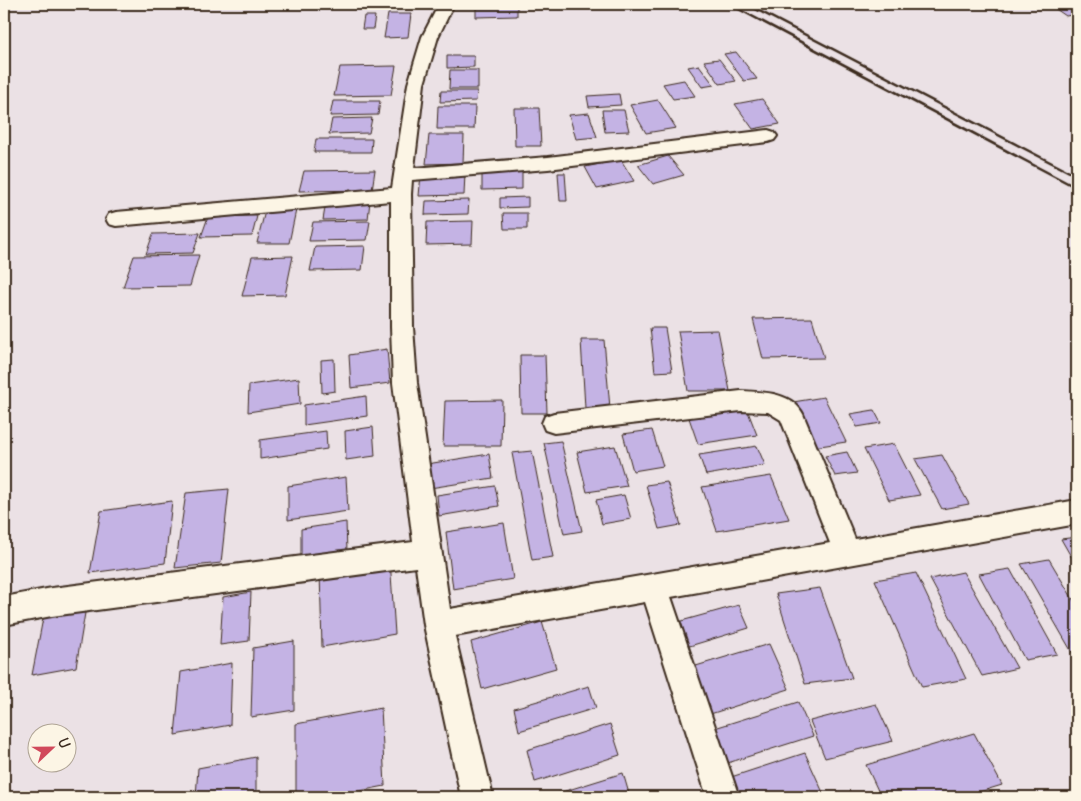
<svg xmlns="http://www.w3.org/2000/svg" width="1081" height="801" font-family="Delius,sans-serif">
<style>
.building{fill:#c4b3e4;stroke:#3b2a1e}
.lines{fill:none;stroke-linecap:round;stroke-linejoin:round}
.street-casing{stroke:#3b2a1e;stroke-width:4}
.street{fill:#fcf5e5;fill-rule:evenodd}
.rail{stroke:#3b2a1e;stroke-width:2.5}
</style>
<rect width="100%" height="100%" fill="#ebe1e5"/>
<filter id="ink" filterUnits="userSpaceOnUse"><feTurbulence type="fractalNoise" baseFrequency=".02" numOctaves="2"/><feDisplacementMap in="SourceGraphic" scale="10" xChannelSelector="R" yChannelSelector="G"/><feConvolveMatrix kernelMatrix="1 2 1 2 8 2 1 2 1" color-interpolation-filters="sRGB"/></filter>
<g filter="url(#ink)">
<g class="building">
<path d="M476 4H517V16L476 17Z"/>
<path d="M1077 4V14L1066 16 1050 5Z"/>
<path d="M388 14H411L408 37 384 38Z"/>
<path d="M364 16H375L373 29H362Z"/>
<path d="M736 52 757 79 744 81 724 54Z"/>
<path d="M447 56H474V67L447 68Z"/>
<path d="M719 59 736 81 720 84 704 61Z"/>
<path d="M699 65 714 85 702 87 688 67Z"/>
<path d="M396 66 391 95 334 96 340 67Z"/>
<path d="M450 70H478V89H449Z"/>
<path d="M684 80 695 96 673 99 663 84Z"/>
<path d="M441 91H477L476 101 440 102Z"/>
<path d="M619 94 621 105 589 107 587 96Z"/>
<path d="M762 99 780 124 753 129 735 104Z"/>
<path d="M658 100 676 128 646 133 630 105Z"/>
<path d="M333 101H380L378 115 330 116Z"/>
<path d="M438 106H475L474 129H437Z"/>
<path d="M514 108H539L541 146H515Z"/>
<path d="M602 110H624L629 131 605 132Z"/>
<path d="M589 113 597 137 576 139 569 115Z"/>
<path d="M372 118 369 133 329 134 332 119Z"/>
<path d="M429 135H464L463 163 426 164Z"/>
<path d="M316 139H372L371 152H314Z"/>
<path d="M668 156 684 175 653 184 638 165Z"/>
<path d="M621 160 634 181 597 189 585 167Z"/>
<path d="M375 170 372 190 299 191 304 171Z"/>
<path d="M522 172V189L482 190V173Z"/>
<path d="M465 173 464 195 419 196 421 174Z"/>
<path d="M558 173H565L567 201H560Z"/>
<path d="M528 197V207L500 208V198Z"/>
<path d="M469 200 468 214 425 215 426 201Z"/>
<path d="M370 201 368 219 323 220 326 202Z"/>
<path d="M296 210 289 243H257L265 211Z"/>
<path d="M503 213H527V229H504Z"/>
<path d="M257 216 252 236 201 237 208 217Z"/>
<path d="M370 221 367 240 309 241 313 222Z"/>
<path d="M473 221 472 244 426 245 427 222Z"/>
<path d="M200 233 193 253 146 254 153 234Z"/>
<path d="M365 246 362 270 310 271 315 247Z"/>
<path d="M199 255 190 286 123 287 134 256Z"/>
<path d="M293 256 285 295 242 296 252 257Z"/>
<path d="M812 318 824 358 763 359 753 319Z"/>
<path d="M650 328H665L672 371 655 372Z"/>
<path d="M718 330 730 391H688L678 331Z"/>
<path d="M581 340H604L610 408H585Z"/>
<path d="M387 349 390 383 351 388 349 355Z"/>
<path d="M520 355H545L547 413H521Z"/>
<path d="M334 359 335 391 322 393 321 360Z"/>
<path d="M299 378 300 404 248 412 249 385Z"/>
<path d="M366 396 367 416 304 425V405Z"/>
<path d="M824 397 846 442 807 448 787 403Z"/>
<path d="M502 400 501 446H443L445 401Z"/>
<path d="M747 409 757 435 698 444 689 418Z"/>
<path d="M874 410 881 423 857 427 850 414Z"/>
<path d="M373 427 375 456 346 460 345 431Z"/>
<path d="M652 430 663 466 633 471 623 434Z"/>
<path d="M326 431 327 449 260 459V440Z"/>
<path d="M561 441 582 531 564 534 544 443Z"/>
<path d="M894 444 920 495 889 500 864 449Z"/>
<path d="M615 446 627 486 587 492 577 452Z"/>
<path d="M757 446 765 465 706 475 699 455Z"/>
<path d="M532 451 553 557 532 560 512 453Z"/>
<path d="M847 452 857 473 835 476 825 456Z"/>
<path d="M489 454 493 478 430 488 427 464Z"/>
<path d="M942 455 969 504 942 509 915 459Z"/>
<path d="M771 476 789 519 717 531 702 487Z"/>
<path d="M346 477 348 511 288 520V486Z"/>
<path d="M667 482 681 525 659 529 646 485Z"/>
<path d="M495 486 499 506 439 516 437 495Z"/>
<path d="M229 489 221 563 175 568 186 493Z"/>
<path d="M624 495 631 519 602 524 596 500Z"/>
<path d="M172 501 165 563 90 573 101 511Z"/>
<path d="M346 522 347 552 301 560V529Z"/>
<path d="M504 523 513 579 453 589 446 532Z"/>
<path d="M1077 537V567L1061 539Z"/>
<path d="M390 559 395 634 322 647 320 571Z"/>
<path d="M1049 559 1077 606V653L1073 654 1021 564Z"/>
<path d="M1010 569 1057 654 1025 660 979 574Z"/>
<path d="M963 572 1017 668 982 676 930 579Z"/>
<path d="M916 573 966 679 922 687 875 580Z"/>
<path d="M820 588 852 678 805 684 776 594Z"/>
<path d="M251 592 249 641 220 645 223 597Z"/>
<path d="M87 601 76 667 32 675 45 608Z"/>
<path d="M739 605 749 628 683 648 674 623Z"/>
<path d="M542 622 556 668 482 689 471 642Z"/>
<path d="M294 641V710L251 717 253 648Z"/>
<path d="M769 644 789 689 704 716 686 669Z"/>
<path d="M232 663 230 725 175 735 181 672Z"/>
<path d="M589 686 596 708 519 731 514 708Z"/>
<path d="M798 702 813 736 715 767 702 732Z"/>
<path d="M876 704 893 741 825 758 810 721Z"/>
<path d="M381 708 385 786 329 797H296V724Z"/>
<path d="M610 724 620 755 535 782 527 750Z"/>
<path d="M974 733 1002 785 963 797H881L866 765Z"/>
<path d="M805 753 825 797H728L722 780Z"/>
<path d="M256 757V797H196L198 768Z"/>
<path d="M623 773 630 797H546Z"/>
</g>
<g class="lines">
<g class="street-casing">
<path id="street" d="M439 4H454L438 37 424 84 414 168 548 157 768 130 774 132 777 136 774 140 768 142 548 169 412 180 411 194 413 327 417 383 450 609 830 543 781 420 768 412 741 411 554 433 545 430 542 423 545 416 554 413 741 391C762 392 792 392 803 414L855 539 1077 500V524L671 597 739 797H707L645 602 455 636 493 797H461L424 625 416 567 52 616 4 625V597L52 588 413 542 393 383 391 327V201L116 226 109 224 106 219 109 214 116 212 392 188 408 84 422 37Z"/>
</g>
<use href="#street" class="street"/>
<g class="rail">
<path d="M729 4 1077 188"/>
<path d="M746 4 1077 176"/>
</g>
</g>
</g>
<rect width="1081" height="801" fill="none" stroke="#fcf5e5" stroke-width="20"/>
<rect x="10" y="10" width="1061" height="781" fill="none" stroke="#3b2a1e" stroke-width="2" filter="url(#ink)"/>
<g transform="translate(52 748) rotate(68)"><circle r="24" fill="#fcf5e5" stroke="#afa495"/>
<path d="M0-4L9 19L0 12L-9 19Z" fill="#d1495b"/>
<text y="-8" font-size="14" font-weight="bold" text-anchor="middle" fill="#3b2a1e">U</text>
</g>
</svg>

---------------

◆ Activity
Find each line in the records holding the string "lines" and show it.

◆ Response to the task
.lines{fill:none;stroke-linecap:round;stroke-linejoin:round}
<g class="lines">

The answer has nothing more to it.